**INSTRUCTIONS TO FOLLOW**: A faithful copy of the data is the goal; set it down exactly, without the images.

**GIVEN INFORMATION**:
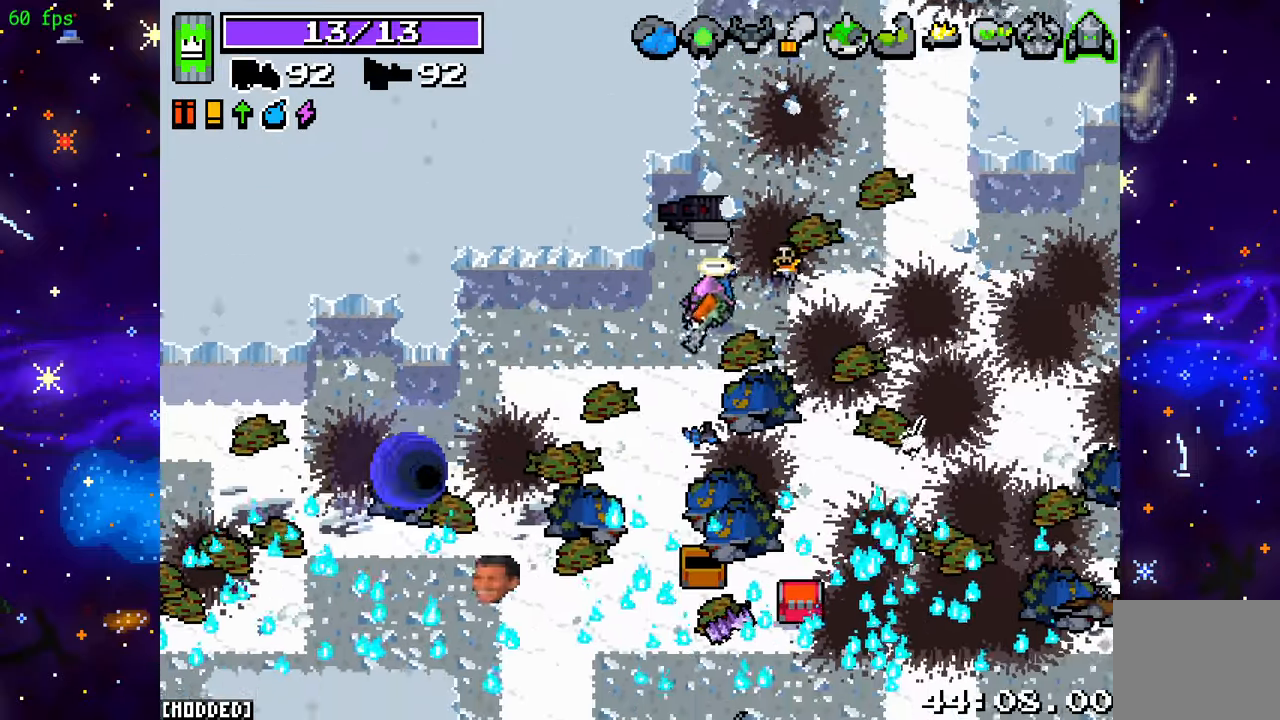
{"buttons": [], "left_stick": "down-left", "right_stick": "down-right", "events": [[67, "right_stick", "down"], [350, "right_stick", "down-right"]]}
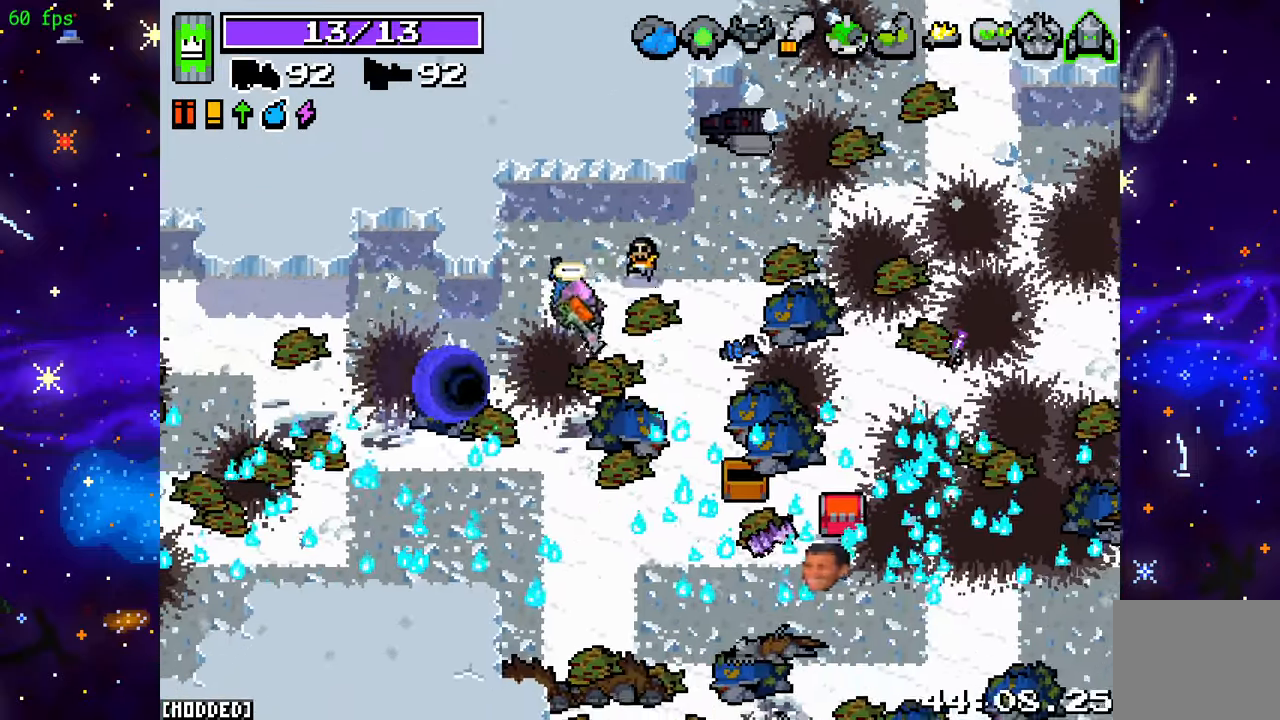
{"buttons": [], "left_stick": "center", "right_stick": "center", "events": [[267, "left_stick", "center"], [367, "right_stick", "center"]]}
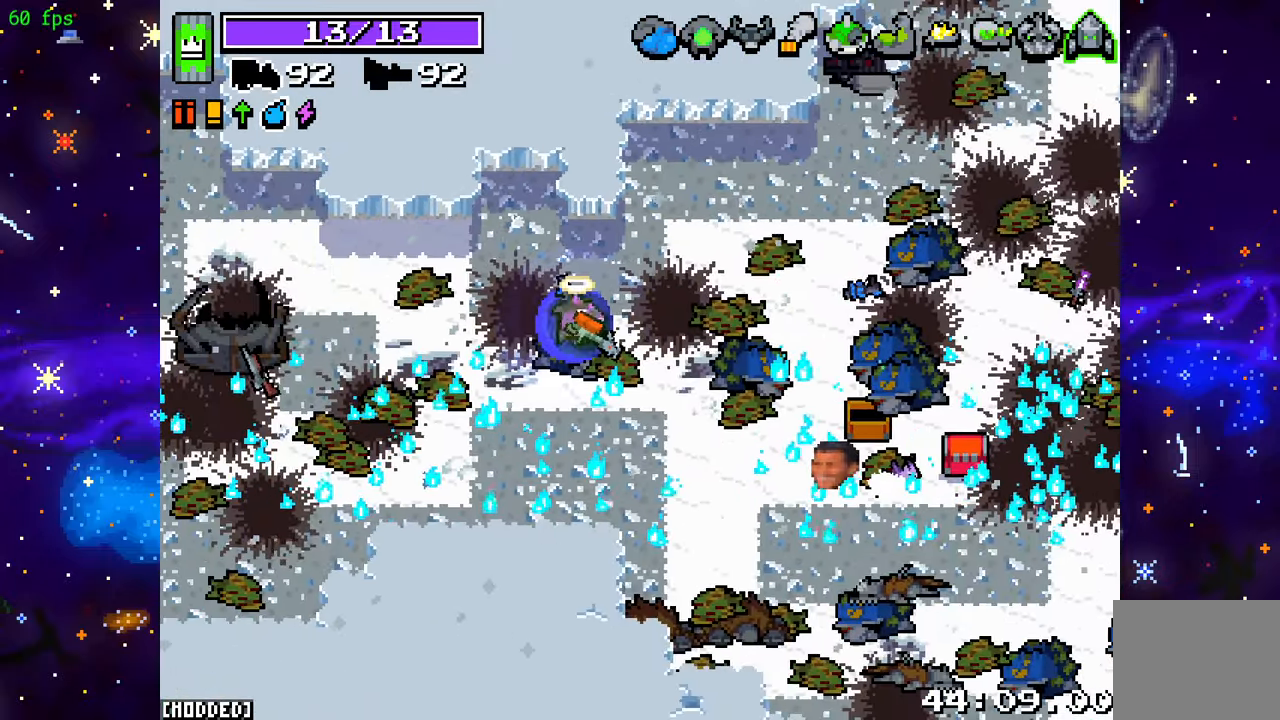
{"buttons": [], "left_stick": "center", "right_stick": "center", "events": []}
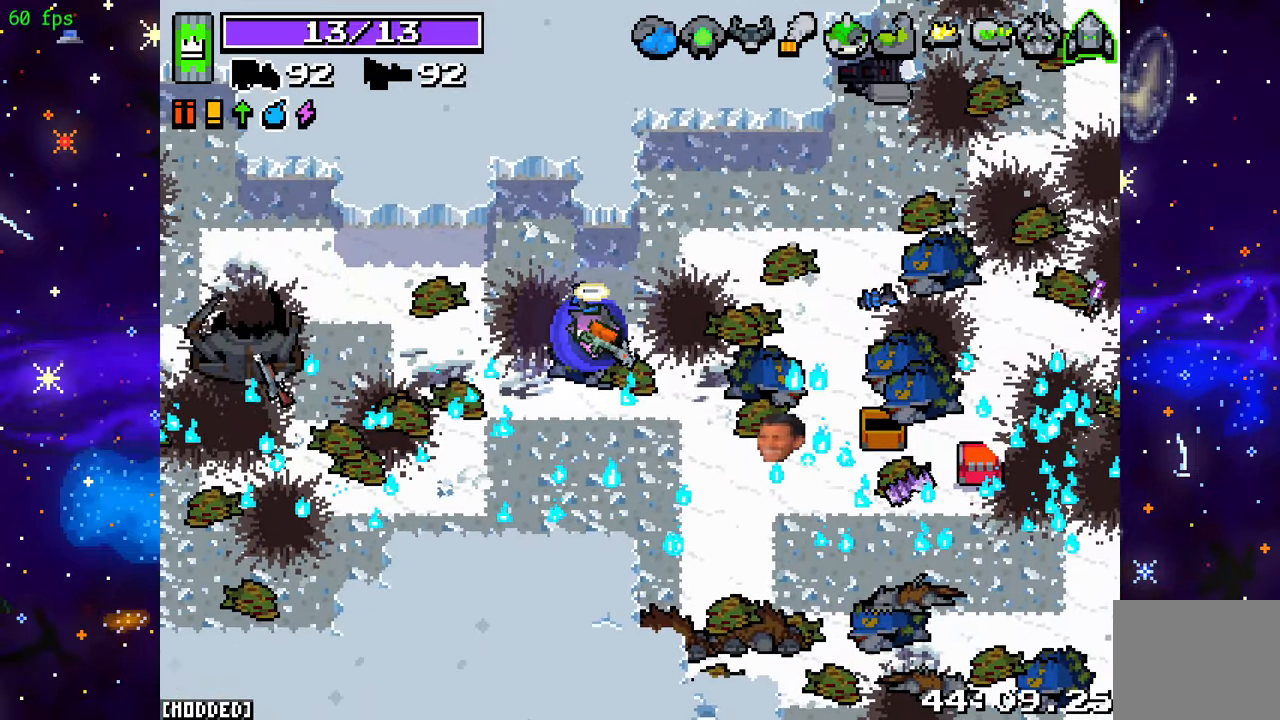
{"buttons": [], "left_stick": "center", "right_stick": "center", "events": []}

**REPLY TO THE TASK**:
{"buttons": [], "left_stick": "down-left", "right_stick": "down-right", "events": [[67, "right_stick", "down"], [350, "right_stick", "down-right"]]}
{"buttons": [], "left_stick": "center", "right_stick": "center", "events": [[267, "left_stick", "center"], [367, "right_stick", "center"]]}
{"buttons": [], "left_stick": "center", "right_stick": "center", "events": []}
{"buttons": [], "left_stick": "center", "right_stick": "center", "events": []}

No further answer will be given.